_Your task_
Restate all of the entries exactly, each line as it stands.

[Items from a dataset]

□ □ □

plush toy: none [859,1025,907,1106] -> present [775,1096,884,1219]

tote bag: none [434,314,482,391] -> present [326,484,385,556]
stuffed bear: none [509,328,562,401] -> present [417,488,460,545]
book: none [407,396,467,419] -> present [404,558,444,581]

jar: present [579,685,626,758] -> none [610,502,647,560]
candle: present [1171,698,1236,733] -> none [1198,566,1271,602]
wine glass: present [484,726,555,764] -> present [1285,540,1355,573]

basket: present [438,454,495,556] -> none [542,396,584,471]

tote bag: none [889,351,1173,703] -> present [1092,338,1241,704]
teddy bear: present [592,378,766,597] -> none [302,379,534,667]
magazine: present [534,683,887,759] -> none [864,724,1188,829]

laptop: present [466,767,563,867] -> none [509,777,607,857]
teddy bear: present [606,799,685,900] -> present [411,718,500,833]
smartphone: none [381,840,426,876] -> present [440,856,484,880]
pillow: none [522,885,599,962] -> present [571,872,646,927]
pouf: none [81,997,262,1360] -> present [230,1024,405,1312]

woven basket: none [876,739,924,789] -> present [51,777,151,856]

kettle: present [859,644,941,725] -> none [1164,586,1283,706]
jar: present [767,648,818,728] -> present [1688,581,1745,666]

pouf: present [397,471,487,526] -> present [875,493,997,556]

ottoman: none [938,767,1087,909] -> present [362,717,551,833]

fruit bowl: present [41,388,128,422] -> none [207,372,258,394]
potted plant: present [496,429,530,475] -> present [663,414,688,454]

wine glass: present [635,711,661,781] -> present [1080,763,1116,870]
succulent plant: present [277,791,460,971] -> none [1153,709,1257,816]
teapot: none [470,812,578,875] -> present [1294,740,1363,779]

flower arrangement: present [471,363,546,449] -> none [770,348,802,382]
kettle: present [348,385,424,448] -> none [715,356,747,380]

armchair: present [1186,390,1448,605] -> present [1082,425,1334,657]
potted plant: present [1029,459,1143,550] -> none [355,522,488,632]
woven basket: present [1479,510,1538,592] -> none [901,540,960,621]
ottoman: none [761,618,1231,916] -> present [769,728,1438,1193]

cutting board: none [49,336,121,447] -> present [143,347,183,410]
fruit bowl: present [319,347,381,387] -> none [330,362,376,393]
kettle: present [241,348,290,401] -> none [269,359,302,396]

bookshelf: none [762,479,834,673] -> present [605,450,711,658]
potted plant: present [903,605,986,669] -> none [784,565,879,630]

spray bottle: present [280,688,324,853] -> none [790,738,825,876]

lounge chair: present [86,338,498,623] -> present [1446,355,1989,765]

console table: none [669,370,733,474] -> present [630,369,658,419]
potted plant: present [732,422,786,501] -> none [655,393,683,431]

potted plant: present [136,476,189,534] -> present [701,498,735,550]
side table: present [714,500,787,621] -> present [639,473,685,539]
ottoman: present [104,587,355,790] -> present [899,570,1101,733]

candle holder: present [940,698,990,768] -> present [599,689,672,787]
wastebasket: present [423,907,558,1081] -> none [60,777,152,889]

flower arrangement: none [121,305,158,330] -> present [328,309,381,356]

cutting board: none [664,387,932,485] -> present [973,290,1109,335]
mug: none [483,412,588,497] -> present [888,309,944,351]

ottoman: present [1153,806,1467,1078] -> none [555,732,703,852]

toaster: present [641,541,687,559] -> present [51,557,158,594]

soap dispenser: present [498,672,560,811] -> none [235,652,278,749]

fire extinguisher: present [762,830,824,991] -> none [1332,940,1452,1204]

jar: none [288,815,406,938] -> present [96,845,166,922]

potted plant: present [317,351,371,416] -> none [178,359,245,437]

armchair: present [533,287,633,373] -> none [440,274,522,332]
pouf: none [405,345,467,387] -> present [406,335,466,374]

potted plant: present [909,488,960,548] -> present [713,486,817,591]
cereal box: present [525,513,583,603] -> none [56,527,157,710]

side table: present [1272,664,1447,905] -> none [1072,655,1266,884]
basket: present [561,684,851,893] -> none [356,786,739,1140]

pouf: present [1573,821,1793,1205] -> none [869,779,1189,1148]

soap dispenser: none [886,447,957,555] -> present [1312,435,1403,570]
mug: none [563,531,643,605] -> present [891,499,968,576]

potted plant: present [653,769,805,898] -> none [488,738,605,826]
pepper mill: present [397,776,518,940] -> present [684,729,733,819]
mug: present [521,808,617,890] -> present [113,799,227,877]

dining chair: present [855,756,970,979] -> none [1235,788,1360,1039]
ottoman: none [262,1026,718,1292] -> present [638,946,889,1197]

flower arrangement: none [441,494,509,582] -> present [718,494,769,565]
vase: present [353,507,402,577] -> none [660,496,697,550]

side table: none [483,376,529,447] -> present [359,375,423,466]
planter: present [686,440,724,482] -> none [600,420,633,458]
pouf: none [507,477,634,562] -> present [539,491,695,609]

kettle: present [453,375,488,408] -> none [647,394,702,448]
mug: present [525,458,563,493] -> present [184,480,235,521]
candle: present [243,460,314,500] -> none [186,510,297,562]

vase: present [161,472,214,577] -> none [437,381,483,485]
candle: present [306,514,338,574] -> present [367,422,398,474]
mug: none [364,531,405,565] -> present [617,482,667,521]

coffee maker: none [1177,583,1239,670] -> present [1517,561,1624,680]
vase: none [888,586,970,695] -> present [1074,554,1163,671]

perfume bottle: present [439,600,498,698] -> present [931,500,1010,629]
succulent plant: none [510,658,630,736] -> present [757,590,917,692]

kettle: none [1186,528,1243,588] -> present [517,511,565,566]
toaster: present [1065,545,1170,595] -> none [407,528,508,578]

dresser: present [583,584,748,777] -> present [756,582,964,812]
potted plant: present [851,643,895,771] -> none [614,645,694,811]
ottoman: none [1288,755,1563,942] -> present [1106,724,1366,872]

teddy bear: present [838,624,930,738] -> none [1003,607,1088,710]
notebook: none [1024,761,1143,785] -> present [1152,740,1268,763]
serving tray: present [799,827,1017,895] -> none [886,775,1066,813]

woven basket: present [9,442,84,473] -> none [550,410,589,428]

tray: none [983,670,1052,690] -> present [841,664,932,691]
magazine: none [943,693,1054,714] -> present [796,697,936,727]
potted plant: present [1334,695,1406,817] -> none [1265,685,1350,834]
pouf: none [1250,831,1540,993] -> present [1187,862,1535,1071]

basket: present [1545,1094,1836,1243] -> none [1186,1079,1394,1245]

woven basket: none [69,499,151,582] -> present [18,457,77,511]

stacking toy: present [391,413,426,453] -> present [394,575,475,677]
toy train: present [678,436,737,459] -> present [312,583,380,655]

□ □ □

_Solution for this task_
plush toy: none [859,1025,907,1106] -> present [775,1096,884,1219]

tote bag: none [434,314,482,391] -> present [326,484,385,556]
stuffed bear: none [509,328,562,401] -> present [417,488,460,545]
book: none [407,396,467,419] -> present [404,558,444,581]

jar: present [579,685,626,758] -> none [610,502,647,560]
candle: present [1171,698,1236,733] -> none [1198,566,1271,602]
wine glass: present [484,726,555,764] -> present [1285,540,1355,573]

basket: present [438,454,495,556] -> none [542,396,584,471]

tote bag: none [889,351,1173,703] -> present [1092,338,1241,704]
teddy bear: present [592,378,766,597] -> none [302,379,534,667]
magazine: present [534,683,887,759] -> none [864,724,1188,829]

laptop: present [466,767,563,867] -> none [509,777,607,857]
teddy bear: present [606,799,685,900] -> present [411,718,500,833]
smartphone: none [381,840,426,876] -> present [440,856,484,880]
pillow: none [522,885,599,962] -> present [571,872,646,927]
pouf: none [81,997,262,1360] -> present [230,1024,405,1312]

woven basket: none [876,739,924,789] -> present [51,777,151,856]

kettle: present [859,644,941,725] -> none [1164,586,1283,706]
jar: present [767,648,818,728] -> present [1688,581,1745,666]

pouf: present [397,471,487,526] -> present [875,493,997,556]

ottoman: none [938,767,1087,909] -> present [362,717,551,833]

fruit bowl: present [41,388,128,422] -> none [207,372,258,394]
potted plant: present [496,429,530,475] -> present [663,414,688,454]

wine glass: present [635,711,661,781] -> present [1080,763,1116,870]
succulent plant: present [277,791,460,971] -> none [1153,709,1257,816]
teapot: none [470,812,578,875] -> present [1294,740,1363,779]

flower arrangement: present [471,363,546,449] -> none [770,348,802,382]
kettle: present [348,385,424,448] -> none [715,356,747,380]

armchair: present [1186,390,1448,605] -> present [1082,425,1334,657]
potted plant: present [1029,459,1143,550] -> none [355,522,488,632]
woven basket: present [1479,510,1538,592] -> none [901,540,960,621]
ottoman: none [761,618,1231,916] -> present [769,728,1438,1193]

cutting board: none [49,336,121,447] -> present [143,347,183,410]
fruit bowl: present [319,347,381,387] -> none [330,362,376,393]
kettle: present [241,348,290,401] -> none [269,359,302,396]

bookshelf: none [762,479,834,673] -> present [605,450,711,658]
potted plant: present [903,605,986,669] -> none [784,565,879,630]

spray bottle: present [280,688,324,853] -> none [790,738,825,876]

lounge chair: present [86,338,498,623] -> present [1446,355,1989,765]

console table: none [669,370,733,474] -> present [630,369,658,419]
potted plant: present [732,422,786,501] -> none [655,393,683,431]

potted plant: present [136,476,189,534] -> present [701,498,735,550]
side table: present [714,500,787,621] -> present [639,473,685,539]
ottoman: present [104,587,355,790] -> present [899,570,1101,733]

candle holder: present [940,698,990,768] -> present [599,689,672,787]
wastebasket: present [423,907,558,1081] -> none [60,777,152,889]

flower arrangement: none [121,305,158,330] -> present [328,309,381,356]

cutting board: none [664,387,932,485] -> present [973,290,1109,335]
mug: none [483,412,588,497] -> present [888,309,944,351]

ottoman: present [1153,806,1467,1078] -> none [555,732,703,852]

toaster: present [641,541,687,559] -> present [51,557,158,594]

soap dispenser: present [498,672,560,811] -> none [235,652,278,749]

fire extinguisher: present [762,830,824,991] -> none [1332,940,1452,1204]

jar: none [288,815,406,938] -> present [96,845,166,922]

potted plant: present [317,351,371,416] -> none [178,359,245,437]

armchair: present [533,287,633,373] -> none [440,274,522,332]
pouf: none [405,345,467,387] -> present [406,335,466,374]

potted plant: present [909,488,960,548] -> present [713,486,817,591]
cereal box: present [525,513,583,603] -> none [56,527,157,710]

side table: present [1272,664,1447,905] -> none [1072,655,1266,884]
basket: present [561,684,851,893] -> none [356,786,739,1140]

pouf: present [1573,821,1793,1205] -> none [869,779,1189,1148]

soap dispenser: none [886,447,957,555] -> present [1312,435,1403,570]
mug: none [563,531,643,605] -> present [891,499,968,576]

potted plant: present [653,769,805,898] -> none [488,738,605,826]
pepper mill: present [397,776,518,940] -> present [684,729,733,819]
mug: present [521,808,617,890] -> present [113,799,227,877]

dining chair: present [855,756,970,979] -> none [1235,788,1360,1039]
ottoman: none [262,1026,718,1292] -> present [638,946,889,1197]

flower arrangement: none [441,494,509,582] -> present [718,494,769,565]
vase: present [353,507,402,577] -> none [660,496,697,550]

side table: none [483,376,529,447] -> present [359,375,423,466]
planter: present [686,440,724,482] -> none [600,420,633,458]
pouf: none [507,477,634,562] -> present [539,491,695,609]

kettle: present [453,375,488,408] -> none [647,394,702,448]
mug: present [525,458,563,493] -> present [184,480,235,521]
candle: present [243,460,314,500] -> none [186,510,297,562]

vase: present [161,472,214,577] -> none [437,381,483,485]
candle: present [306,514,338,574] -> present [367,422,398,474]
mug: none [364,531,405,565] -> present [617,482,667,521]

coffee maker: none [1177,583,1239,670] -> present [1517,561,1624,680]
vase: none [888,586,970,695] -> present [1074,554,1163,671]

perfume bottle: present [439,600,498,698] -> present [931,500,1010,629]
succulent plant: none [510,658,630,736] -> present [757,590,917,692]

kettle: none [1186,528,1243,588] -> present [517,511,565,566]
toaster: present [1065,545,1170,595] -> none [407,528,508,578]

dresser: present [583,584,748,777] -> present [756,582,964,812]
potted plant: present [851,643,895,771] -> none [614,645,694,811]
ottoman: none [1288,755,1563,942] -> present [1106,724,1366,872]

teddy bear: present [838,624,930,738] -> none [1003,607,1088,710]
notebook: none [1024,761,1143,785] -> present [1152,740,1268,763]
serving tray: present [799,827,1017,895] -> none [886,775,1066,813]

woven basket: present [9,442,84,473] -> none [550,410,589,428]

tray: none [983,670,1052,690] -> present [841,664,932,691]
magazine: none [943,693,1054,714] -> present [796,697,936,727]
potted plant: present [1334,695,1406,817] -> none [1265,685,1350,834]
pouf: none [1250,831,1540,993] -> present [1187,862,1535,1071]

basket: present [1545,1094,1836,1243] -> none [1186,1079,1394,1245]

woven basket: none [69,499,151,582] -> present [18,457,77,511]

stacking toy: present [391,413,426,453] -> present [394,575,475,677]
toy train: present [678,436,737,459] -> present [312,583,380,655]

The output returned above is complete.